| Task requirements |
Copy out the text of all the records below line for line, without changing a word. Leave the pictures out of your answer.

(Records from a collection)
▼▼▼

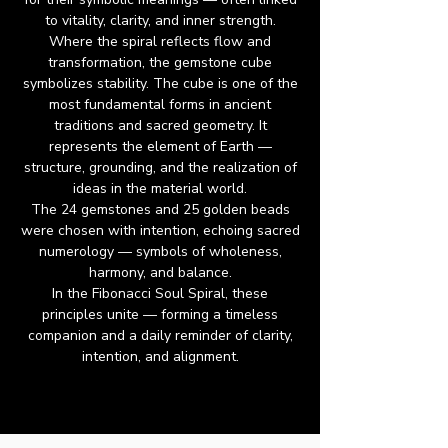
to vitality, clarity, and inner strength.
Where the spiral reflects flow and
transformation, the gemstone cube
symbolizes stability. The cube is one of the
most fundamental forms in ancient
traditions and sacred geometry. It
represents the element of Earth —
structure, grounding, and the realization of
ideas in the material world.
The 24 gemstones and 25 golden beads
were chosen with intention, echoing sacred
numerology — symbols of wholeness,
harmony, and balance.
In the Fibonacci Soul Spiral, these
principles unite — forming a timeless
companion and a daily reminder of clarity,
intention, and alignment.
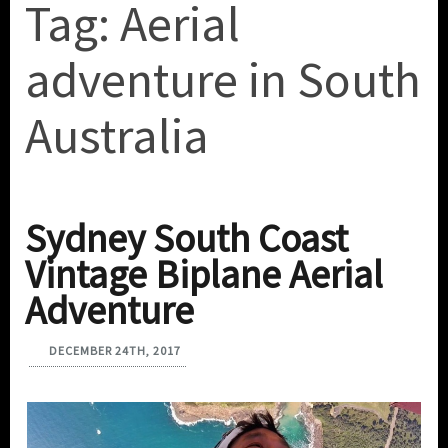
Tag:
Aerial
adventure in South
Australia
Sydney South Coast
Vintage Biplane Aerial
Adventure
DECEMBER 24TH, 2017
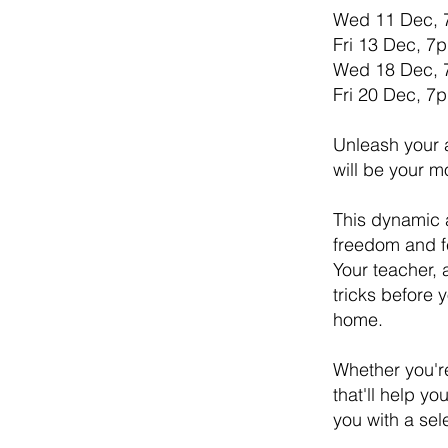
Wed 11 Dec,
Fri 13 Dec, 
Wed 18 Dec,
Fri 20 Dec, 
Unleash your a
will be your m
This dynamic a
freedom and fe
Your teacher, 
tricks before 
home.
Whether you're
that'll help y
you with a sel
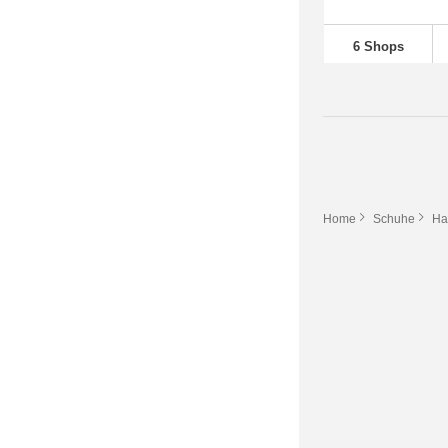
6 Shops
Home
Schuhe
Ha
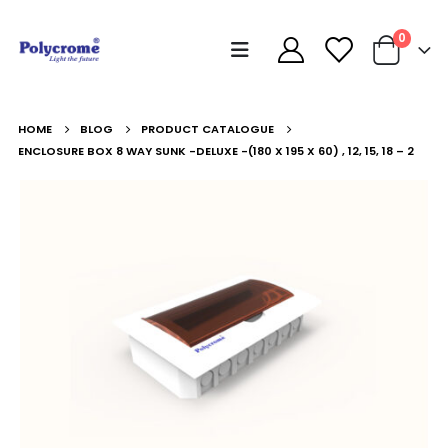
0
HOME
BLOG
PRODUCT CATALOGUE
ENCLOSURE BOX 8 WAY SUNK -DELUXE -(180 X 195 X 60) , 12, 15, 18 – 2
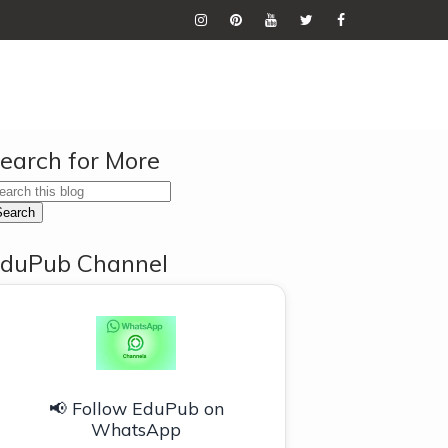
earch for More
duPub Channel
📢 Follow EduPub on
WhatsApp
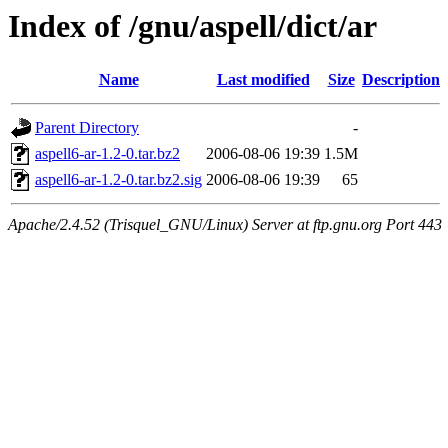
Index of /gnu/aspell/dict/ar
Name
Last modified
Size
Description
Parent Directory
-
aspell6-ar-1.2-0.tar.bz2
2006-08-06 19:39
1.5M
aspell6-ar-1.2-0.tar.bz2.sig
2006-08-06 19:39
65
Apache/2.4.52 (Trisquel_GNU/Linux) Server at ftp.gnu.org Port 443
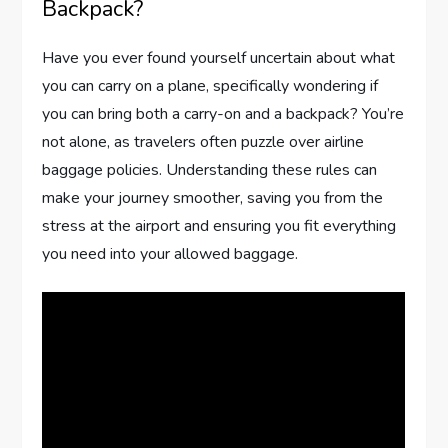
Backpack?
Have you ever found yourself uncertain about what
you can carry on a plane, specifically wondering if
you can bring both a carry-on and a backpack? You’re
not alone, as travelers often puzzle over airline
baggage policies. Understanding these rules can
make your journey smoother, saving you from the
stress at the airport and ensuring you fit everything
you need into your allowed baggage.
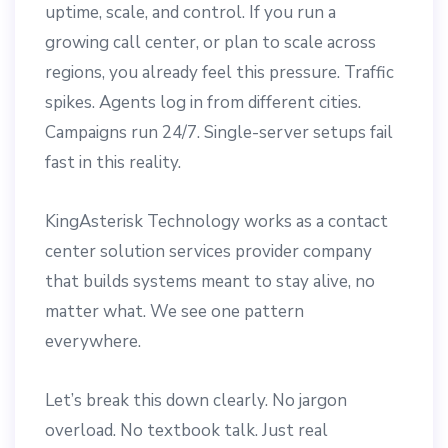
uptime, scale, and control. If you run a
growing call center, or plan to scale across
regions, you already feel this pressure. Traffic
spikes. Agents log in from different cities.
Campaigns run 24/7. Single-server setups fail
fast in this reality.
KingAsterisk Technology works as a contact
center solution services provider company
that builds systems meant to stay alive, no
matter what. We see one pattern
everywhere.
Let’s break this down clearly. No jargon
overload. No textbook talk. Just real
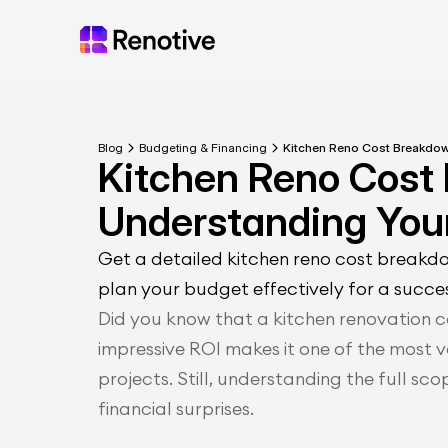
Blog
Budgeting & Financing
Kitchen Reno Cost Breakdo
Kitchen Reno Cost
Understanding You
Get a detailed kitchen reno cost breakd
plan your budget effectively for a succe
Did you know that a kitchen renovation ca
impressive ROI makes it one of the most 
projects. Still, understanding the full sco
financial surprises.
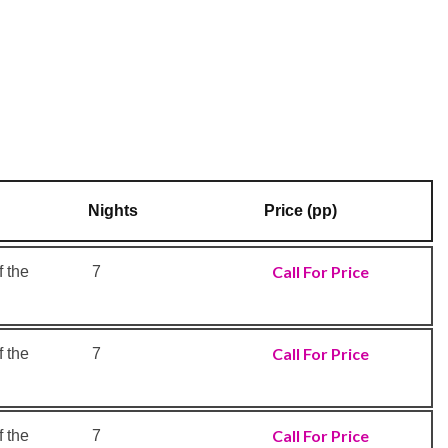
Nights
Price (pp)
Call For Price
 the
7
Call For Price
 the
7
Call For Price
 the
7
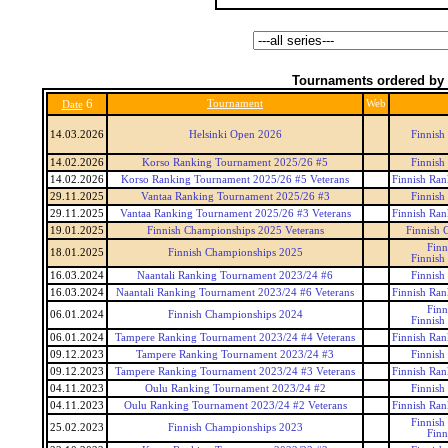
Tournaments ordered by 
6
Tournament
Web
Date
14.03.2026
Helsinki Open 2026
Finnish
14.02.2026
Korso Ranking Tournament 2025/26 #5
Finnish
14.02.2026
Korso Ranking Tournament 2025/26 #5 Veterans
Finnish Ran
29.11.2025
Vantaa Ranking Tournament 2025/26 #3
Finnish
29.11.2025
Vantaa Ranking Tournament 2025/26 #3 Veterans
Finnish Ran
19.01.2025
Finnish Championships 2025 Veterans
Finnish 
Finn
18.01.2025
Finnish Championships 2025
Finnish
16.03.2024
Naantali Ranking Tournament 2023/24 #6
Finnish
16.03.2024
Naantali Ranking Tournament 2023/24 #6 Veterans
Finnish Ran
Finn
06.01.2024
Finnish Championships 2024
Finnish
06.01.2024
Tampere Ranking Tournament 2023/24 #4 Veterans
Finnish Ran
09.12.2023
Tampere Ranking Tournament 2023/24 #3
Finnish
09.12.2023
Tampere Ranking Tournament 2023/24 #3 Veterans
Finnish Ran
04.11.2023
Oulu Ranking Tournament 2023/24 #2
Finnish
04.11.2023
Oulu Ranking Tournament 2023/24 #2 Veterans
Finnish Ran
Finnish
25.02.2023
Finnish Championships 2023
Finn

▲▲▲

| Written solution |
to vitality, clarity, and inner strength.
Where the spiral reflects flow and
transformation, the gemstone cube
symbolizes stability. The cube is one of the
most fundamental forms in ancient
traditions and sacred geometry. It
represents the element of Earth —
structure, grounding, and the realization of
ideas in the material world.
The 24 gemstones and 25 golden beads
were chosen with intention, echoing sacred
numerology — symbols of wholeness,
harmony, and balance.
In the Fibonacci Soul Spiral, these
principles unite — forming a timeless
companion and a daily reminder of clarity,
intention, and alignment.
Tag:
Aerial
adventure in South
Australia
Sydney South Coast
Vintage Biplane Aerial
Adventure
DECEMBER 24TH, 2017
Wed 11 Dec,
Fri 13 Dec, 
Wed 18 Dec,
Fri 20 Dec, 
Unleash your a
will be your m
This dynamic a
freedom and fe
Your teacher, 
tricks before 
home.
Whether you're
that'll help y
you with a sel
6 Shops
Home
Schuhe
Ha
0
HOME
BLOG
PRODUCT CATALOGUE
ENCLOSURE BOX 8 WAY SUNK -DELUXE -(180 X 195 X 60) , 12, 15, 18 – 2
earch for More
duPub Channel
📢 Follow EduPub on
WhatsApp
Index of /gnu/aspell/dict/ar
Name
Last modified
Size
Description
Parent Directory
-
aspell6-ar-1.2-0.tar.bz2
2006-08-06 19:39
1.5M
aspell6-ar-1.2-0.tar.bz2.sig
2006-08-06 19:39
65
Apache/2.4.52 (Trisquel_GNU/Linux) Server at ftp.gnu.org Port 443
Backpack?
Have you ever found yourself uncertain about what
you can carry on a plane, specifically wondering if
you can bring both a carry-on and a backpack? You’re
not alone, as travelers often puzzle over airline
baggage policies. Understanding these rules can
make your journey smoother, saving you from the
stress at the airport and ensuring you fit everything
you need into your allowed baggage.
uptime, scale, and control. If you run a
growing call center, or plan to scale across
regions, you already feel this pressure. Traffic
spikes. Agents log in from different cities.
Campaigns run 24/7. Single-server setups fail
fast in this reality.
KingAsterisk Technology works as a contact
center solution services provider company
that builds systems meant to stay alive, no
matter what. We see one pattern
everywhere.
Let’s break this down clearly. No jargon
overload. No textbook talk. Just real
Blog
Budgeting & Financing
Kitchen Reno Cost Breakdo
Kitchen Reno Cost
Understanding You
Get a detailed kitchen reno cost breakd
plan your budget effectively for a succe
Did you know that a kitchen renovation ca
impressive ROI makes it one of the most 
projects. Still, understanding the full sco
financial surprises.
Nights
Price (pp)
Call For Price
 the
7
Call For Price
 the
7
Call For Price
 the
7
Tournaments ordered by 
6
Tournament
Web
Date
14.03.2026
Helsinki Open 2026
Finnish
14.02.2026
Korso Ranking Tournament 2025/26 #5
Finnish
14.02.2026
Korso Ranking Tournament 2025/26 #5 Veterans
Finnish Ran
29.11.2025
Vantaa Ranking Tournament 2025/26 #3
Finnish
29.11.2025
Vantaa Ranking Tournament 2025/26 #3 Veterans
Finnish Ran
19.01.2025
Finnish Championships 2025 Veterans
Finnish 
Finn
18.01.2025
Finnish Championships 2025
Finnish
16.03.2024
Naantali Ranking Tournament 2023/24 #6
Finnish
16.03.2024
Naantali Ranking Tournament 2023/24 #6 Veterans
Finnish Ran
Finn
06.01.2024
Finnish Championships 2024
Finnish
06.01.2024
Tampere Ranking Tournament 2023/24 #4 Veterans
Finnish Ran
09.12.2023
Tampere Ranking Tournament 2023/24 #3
Finnish
09.12.2023
Tampere Ranking Tournament 2023/24 #3 Veterans
Finnish Ran
04.11.2023
Oulu Ranking Tournament 2023/24 #2
Finnish
04.11.2023
Oulu Ranking Tournament 2023/24 #2 Veterans
Finnish Ran
Finnish
25.02.2023
Finnish Championships 2023
Finn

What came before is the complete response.